» EXERCISE INSTRUCTIONS
Write out, word for word, everything in the reply about the scheduler patch from "In the meantime, I" down to "your valuable feedback!".

» TEXT SHOWN
• • •

Re: [RFC 1/1] sched: Skip redundant operations for proxy tasks needing return migration

From: hupu
Date: Thu Apr 10 2025 - 05:52:12 EST


Hi John:
Thank you for your feedback.

On Thu, Apr 10, 2025 at 10:41 AM John Stultz <jstultz@xxxxxxxxxx> wrote:
>
> Unfortunately this patch crashes pretty quickly in my testing. The
> first issue was proxy_needs_return() calls deactivate_task() w/
> DEQUEUE_NOCLOCK, which causes warnings when the update_rq_clock()
> hasn't been called. Preserving the update_rq_clock() line before
> checking proxy_needs_return() avoided that issue, but then I saw hangs
> during bootup, which I suspect is due to us shortcutting over the
> sched_delayed case.
>
> Moving the proxy_needs_return above the if(task_on_cpu())
> wakeup_preempt() logic booted ok, but I'm still a little hesitant of
> what side-effects that might cause.

I’m sorry for the confusion caused by this patch. Here is the
rationale behind my approach:

To ensure that donor tasks can get a suitable CPU and avoid negative
impacts from the Proxy-Execution on load balancing,
`proxy_needs_return()` in `ttwu_runnable()` should return false for
all donor tasks. This allows `try_to_wake_up()` to use `set_task_cpu`
to reselect a CPU for the donor tasks, unless the donor is already
running on a CPU.

This patch worked correctly on my QEMU-based test platform, it seems
our testing methods might differ. Could you please share the details
of your testing environment and methodology? I’ll try to replicate the
issue using the same approach.

In the meantime, I will carefully revisit the logic in this patch to
ensure its correctness and consistency. Once I’ve completed the
review, I look forward to further discussing the details with you.

Thank you again for your valuable feedback!

Best regards,
hupu

• • •

» DATASET EXTRACT
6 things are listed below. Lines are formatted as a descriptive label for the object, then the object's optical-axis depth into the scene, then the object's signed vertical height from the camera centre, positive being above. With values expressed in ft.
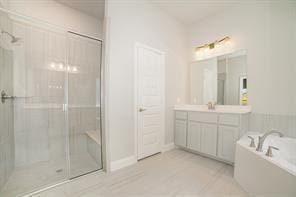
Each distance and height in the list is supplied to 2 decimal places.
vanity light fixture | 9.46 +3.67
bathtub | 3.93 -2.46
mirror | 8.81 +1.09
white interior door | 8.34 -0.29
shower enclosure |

• • •

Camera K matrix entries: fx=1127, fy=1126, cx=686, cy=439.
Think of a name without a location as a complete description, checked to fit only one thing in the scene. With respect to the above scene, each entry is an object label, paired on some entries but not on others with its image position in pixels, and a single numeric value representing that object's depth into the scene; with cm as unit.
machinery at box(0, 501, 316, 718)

• • •

» EXPECTED ANSWER
In the meantime, I will carefully revisit the logic in this patch to
ensure its correctness and consistency. Once I’ve completed the
review, I look forward to further discussing the details with you.

Thank you again for your valuable feedback!